La dénonciation de ces maux qui minent le bon fonctionnement de l’administration, témoigne d’un fait récurrent : le problème de l’éthique de la fonction publique au Gabon, en particulier celui de l’inapplication des textes administratifs et juridiques correspondants.

Au nombre des pratiques illégales ou répréhensibles de la part des agents de l’État dans l’exercice de leurs fonctions le Rapport des Nations Unies cité plus haut relève notamment 379  :

Ainsi donc, en plus d’une volonté délibérée de retenir l’information dans les services, la fonction publique gabonaise souffre aussi des comportements qui entravent sa circulation. Ce Rapport de l'ONU a surtout le mérite de présenter ce qui peut être considéré comme le contexte moral de l’administration gabonaise. Un contexte qui ne favorise pas, loin s’en faut la communication.

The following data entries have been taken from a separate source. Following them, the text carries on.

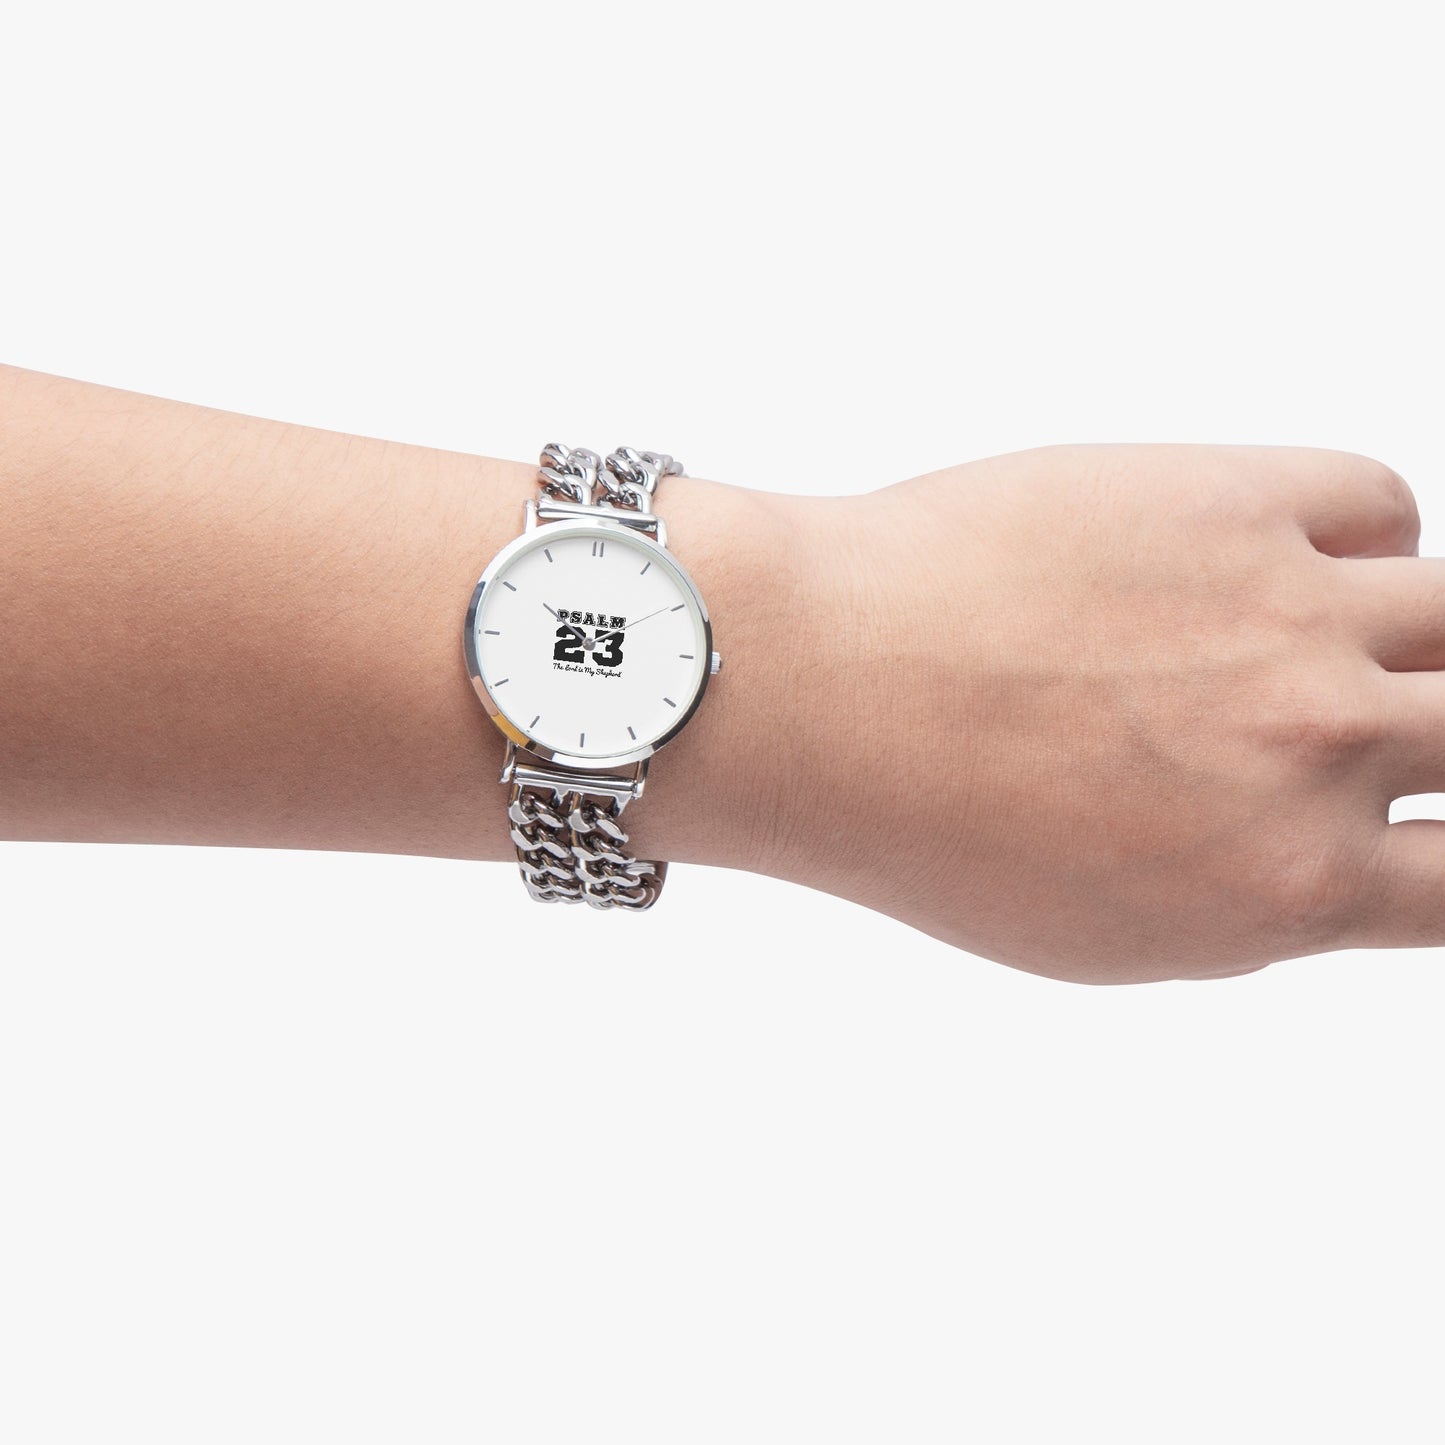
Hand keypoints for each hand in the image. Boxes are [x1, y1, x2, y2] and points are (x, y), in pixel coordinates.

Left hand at [770, 443, 1432, 983]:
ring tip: (1322, 639)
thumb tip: (1329, 862)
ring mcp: (1292, 615)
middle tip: (1408, 721)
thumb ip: (1249, 904)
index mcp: (1291, 886)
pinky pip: (1375, 502)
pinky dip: (1356, 536)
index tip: (1442, 818)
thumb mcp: (1103, 931)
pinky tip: (1282, 560)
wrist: (823, 686)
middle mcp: (1320, 750)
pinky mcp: (1234, 500)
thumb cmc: (927, 822)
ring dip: (1422, 635)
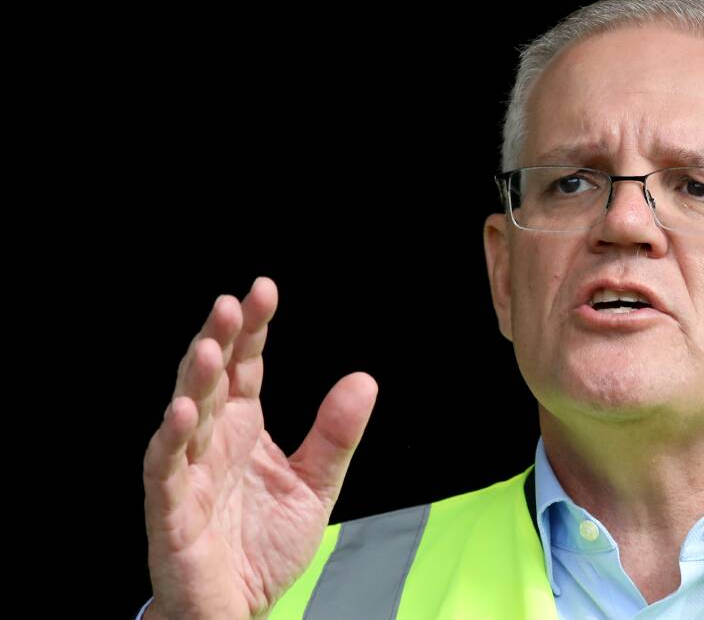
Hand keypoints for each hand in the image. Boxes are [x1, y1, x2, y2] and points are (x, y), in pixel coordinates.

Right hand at [142, 277, 376, 619]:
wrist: (237, 607)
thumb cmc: (264, 545)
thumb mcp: (315, 484)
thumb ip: (337, 435)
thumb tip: (365, 379)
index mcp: (243, 427)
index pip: (246, 367)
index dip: (253, 330)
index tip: (264, 290)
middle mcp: (212, 440)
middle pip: (213, 379)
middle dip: (219, 340)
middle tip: (232, 303)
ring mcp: (187, 472)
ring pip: (186, 416)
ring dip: (194, 380)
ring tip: (208, 347)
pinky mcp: (171, 510)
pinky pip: (165, 469)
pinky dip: (171, 440)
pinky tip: (182, 411)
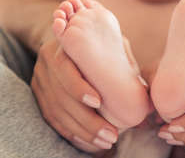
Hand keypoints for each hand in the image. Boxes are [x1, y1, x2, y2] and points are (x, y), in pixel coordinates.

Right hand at [31, 36, 118, 151]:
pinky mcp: (39, 97)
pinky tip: (90, 143)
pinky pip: (54, 121)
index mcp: (62, 47)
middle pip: (62, 97)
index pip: (64, 68)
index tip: (98, 102)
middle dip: (88, 120)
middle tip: (112, 135)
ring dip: (83, 132)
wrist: (67, 40)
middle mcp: (46, 64)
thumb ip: (122, 60)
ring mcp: (40, 82)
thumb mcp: (108, 42)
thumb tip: (144, 91)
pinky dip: (73, 133)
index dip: (78, 87)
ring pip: (58, 113)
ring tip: (106, 142)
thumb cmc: (96, 44)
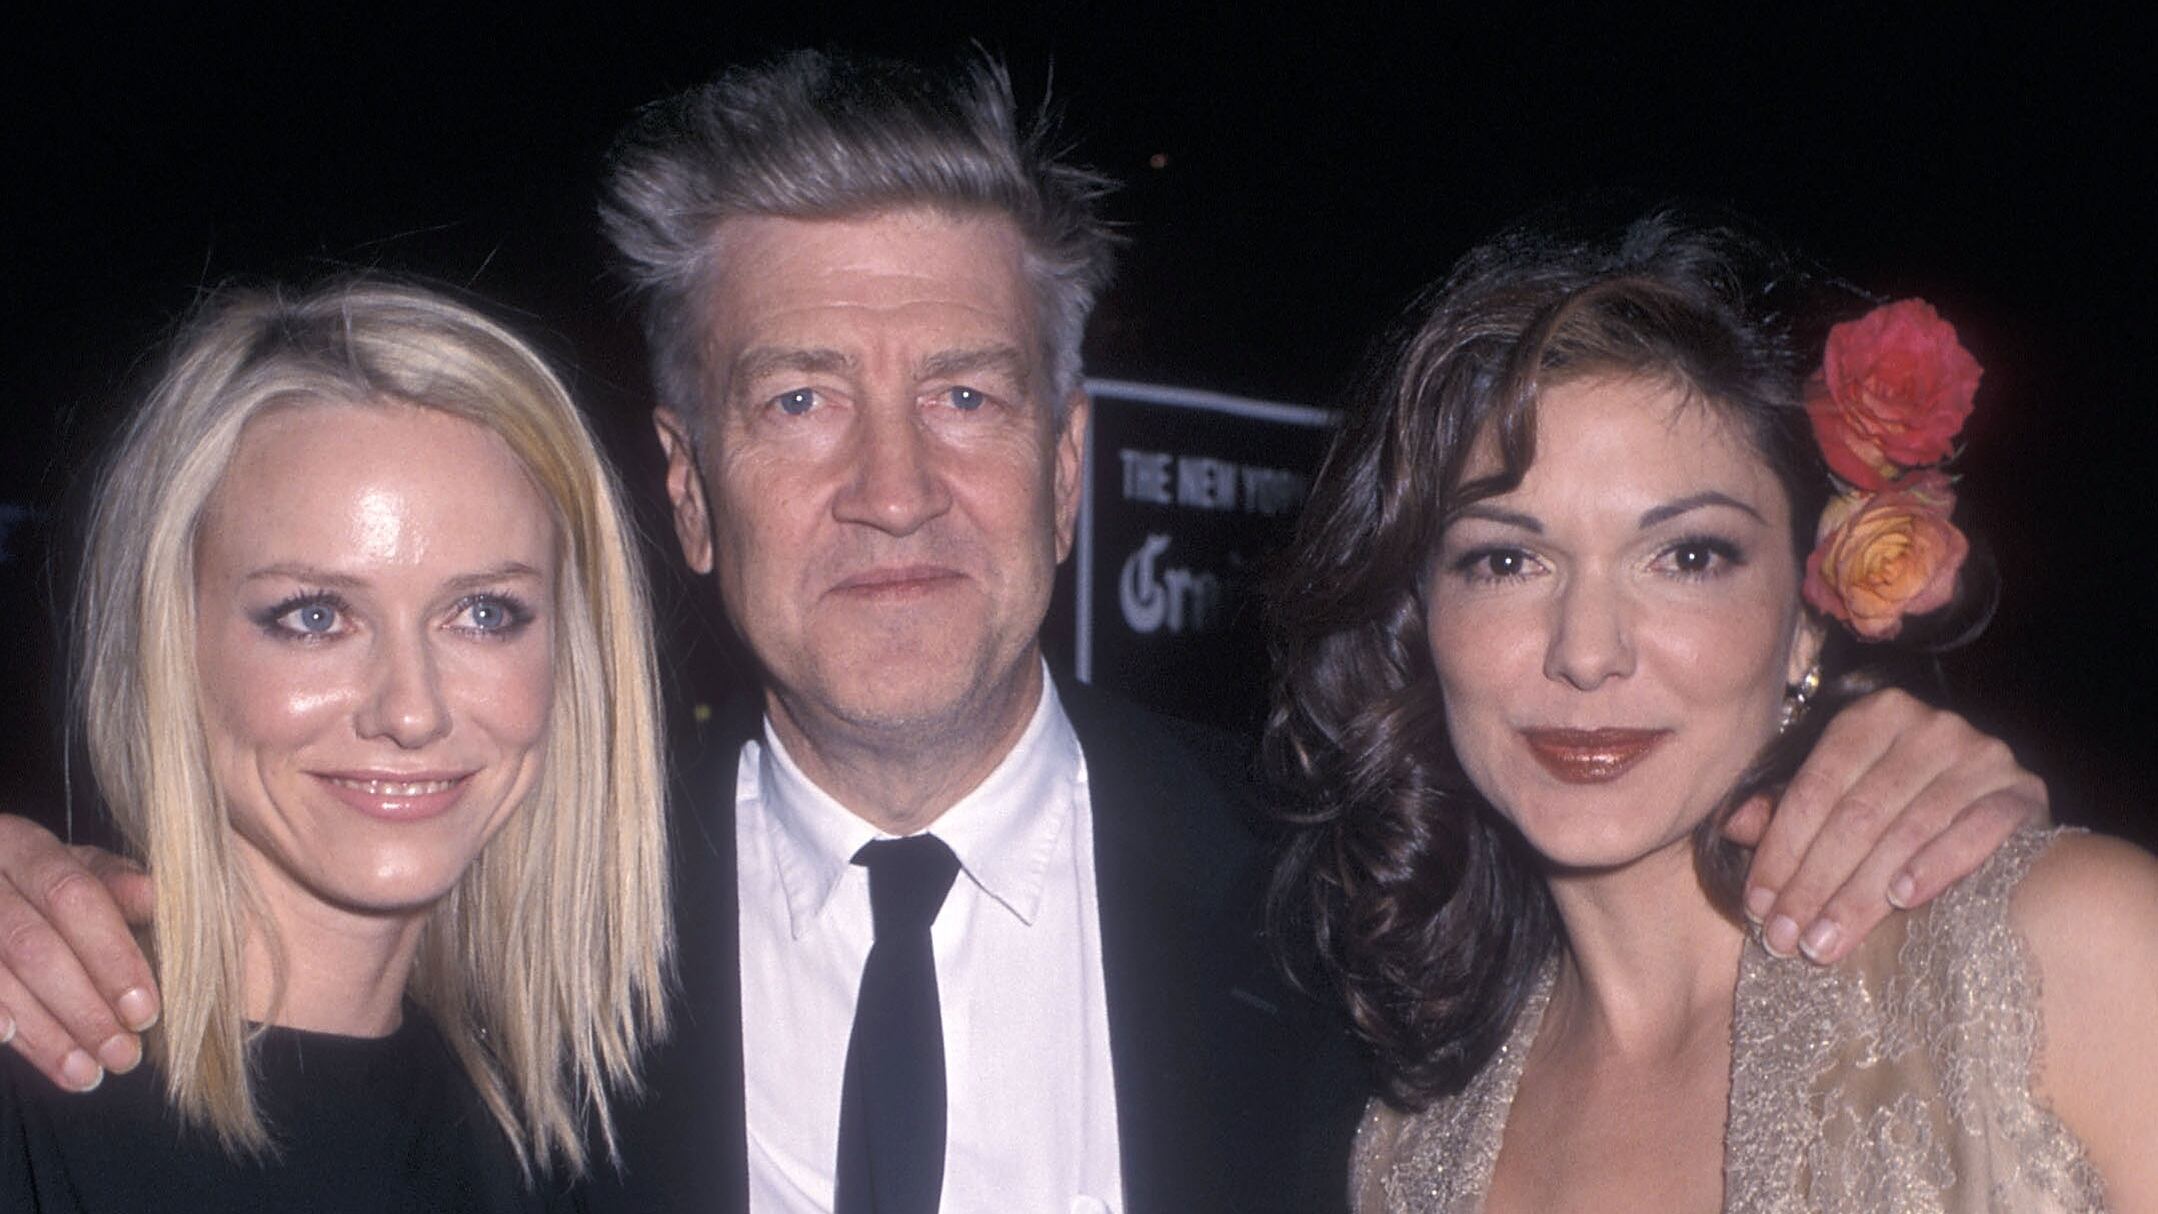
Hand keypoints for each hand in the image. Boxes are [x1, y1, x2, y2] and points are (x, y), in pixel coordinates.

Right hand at [0, 814, 158, 1090]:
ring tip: (88, 1074)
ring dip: (45, 1034)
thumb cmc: (43, 885)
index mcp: (23, 846)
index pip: (73, 897)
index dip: (111, 955)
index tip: (145, 1010)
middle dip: (84, 1008)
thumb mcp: (81, 873)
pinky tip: (13, 1044)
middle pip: (33, 946)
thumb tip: (157, 896)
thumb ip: (118, 887)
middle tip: (124, 1055)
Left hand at [1722, 688, 2045, 964]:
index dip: (1781, 850)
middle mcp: (1928, 726)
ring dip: (1860, 894)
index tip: (1758, 908)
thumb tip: (1732, 826)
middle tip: (1786, 939)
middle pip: (1857, 814)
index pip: (1816, 788)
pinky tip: (1903, 900)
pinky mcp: (2023, 791)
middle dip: (1814, 884)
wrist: (1998, 806)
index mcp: (1872, 716)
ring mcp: (1981, 754)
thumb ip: (1785, 810)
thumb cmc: (1898, 807)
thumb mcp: (1836, 800)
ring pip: (1905, 831)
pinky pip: (1974, 832)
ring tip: (1827, 941)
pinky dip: (1936, 866)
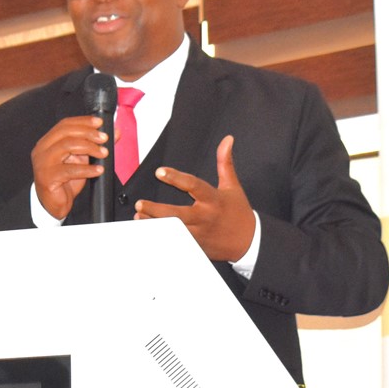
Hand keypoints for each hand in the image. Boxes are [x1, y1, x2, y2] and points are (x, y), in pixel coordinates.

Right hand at [30, 115, 106, 220]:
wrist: (55, 203)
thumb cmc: (65, 181)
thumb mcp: (82, 159)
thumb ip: (95, 144)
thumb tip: (114, 133)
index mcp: (48, 142)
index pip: (65, 124)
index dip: (83, 121)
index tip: (99, 123)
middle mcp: (42, 150)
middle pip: (66, 132)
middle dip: (88, 133)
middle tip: (104, 138)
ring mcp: (43, 163)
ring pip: (67, 146)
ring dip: (90, 148)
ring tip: (103, 154)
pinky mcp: (48, 177)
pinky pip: (70, 170)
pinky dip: (87, 169)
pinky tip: (98, 170)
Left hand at [134, 134, 255, 260]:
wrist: (250, 243)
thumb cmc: (239, 213)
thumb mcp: (232, 186)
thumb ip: (225, 163)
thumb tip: (227, 140)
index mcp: (214, 199)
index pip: (193, 186)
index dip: (176, 178)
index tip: (160, 171)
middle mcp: (205, 217)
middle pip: (178, 214)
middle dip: (156, 210)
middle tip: (140, 203)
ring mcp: (200, 234)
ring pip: (173, 231)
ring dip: (154, 224)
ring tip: (138, 217)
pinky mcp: (196, 246)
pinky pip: (175, 242)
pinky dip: (161, 237)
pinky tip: (148, 231)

‘«Les informations, c'est le plan d'investissement d'une entreprise, c'est le point faible de celle-ci, il ne faut donc pas les divulguer (…) les informations disponibles ce sont souvent des informations dépassées 380 (…)».’

N'allez surtout pas au ministère de l'Éducation nationale pour vous renseigner sur la date à laquelle seront proclamés les résultats du concours d'entrée en 6ème 381 , personne ne saura vous renseigner.

Dans ces services et administrations, on communique donc mieux sur "les faits divers 382 ". Et lorsqu'il s’agit «de faire passer l’information», les langues se lient : tout le monde perd son latin. Conséquence : moins d’informations, moins d’efficacité consécutive à une perte de temps causée par la lourdeur administrative tant redoutée dans l’administration.

Notes
374.

Titre préliminaire de la Constitution gabonaise.

375.

Pour d'amples informations, voir : «Le Gabon, l'Internet et l'accès à l'information», http://www.unesco.org/webworld/infoetics_2/eng/papers/paper_3.htm. Et pour tout contact : ayimambenwe@inet.ga.

376.

Expression, l'argot à la mode aujourd'hui au Gabon pour qualifier les commérages, la délation et la diffusion d’informations non fondées. Un site Internet Kongossa.com aurait même été monté.

377.

Bwété ou Bwiti, Mwéli, Mbêtê Ngouba, etc. pour les rites masculins, Bolo, Mabandzi, Elombo, etc. pour les rites féminins. Voir sur cette question S. Bodinga Bwa Bondinga, in « Tradition Orale de la Race Eviya », 1969.

378.

Sur «l’éthique de la fonction publique en Afrique» volume2, in http://www.un.org/intradoc/groups/public/documents/un/unpan006155.pdf

379.

Nous citons ici uniquement les pratiquent qui entravent le bon fonctionnement de l’information ainsi que sa diffusion.

380.

Dixit, un Directeur Technique de l'un des opérateurs de la téléphonie mobile (rencontré en août 2004) en réponse à notre demande des derniers chiffres de la société.

381.

L'entrée en sixième au Gabon reste toujours conditionnée par l'admission au concours prévu à cet effet. Un élève peut avoir fourni d'excellents résultats tout au long de l'année, s'il échoue à ce concours, il reprend le CM2. L'attente des résultats est donc une période angoissante pour les candidats et leurs familles.

382.

Qui sort avec qui ? Qui est la maîtresse de qui ? Qui est-ce qui roule dans le dernier 4x4, etc.